How to Run:

Requirements

Currently supported Nextflow versions: v23.04.2

Run steps

Below is a summary of how to run the pipeline. See here for full instructions.

Pipelines should be run WITH A SINGLE SAMPLE AT A TIME. Otherwise resource allocation and Nextflow errors could cause the pipeline to fail.

  1. The recommended way of running the pipeline is to directly use the source code located here: /hot/software/pipeline/pipeline-call-sSV/Nextflow/release/, rather than cloning a copy of the pipeline.

  2. The source code should never be modified when running our pipelines

  3. Create a config file for input, output, and parameters. An example for a config file can be found here. See Nextflow Config File Parameters for the detailed description of each variable in the config file.

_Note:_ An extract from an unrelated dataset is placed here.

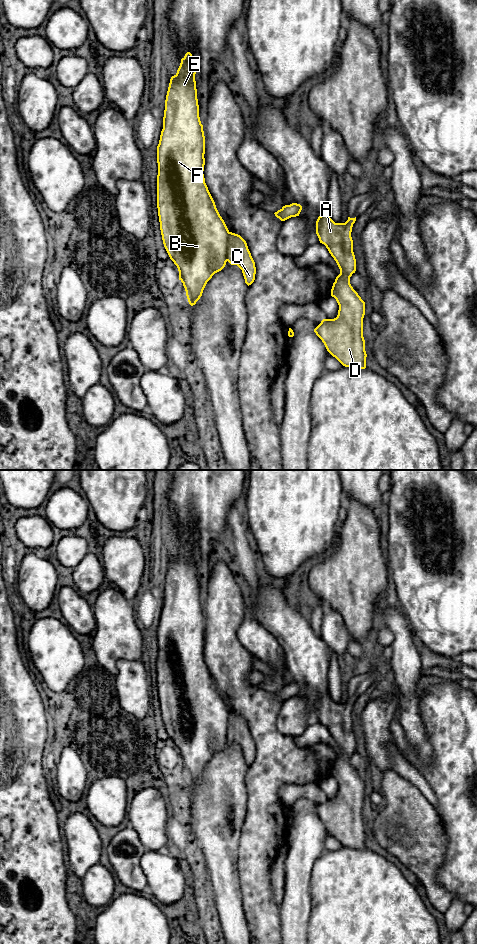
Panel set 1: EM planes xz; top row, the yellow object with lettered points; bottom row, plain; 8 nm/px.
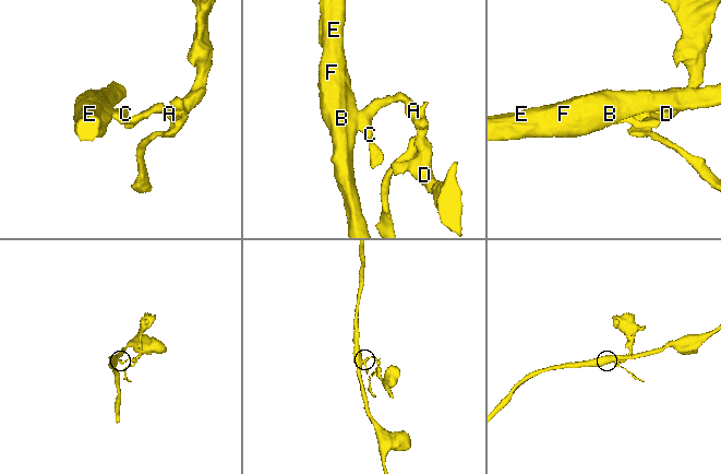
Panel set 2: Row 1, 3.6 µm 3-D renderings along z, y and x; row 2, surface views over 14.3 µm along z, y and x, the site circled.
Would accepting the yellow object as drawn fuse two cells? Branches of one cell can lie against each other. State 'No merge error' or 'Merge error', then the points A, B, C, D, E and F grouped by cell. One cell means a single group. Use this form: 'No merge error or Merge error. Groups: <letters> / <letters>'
Merge error. Groups: A C D / B E F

  4. Do not directly modify the source template.config, but rather you should copy it from the pipeline release folder to your project-specific folder and modify it there

  5. Create the input YAML using the template.See Input YAML for detailed description of each column.

  6. Again, do not directly modify the source template input YAML file. Instead, copy it from the pipeline release folder to your project-specific folder and modify it there.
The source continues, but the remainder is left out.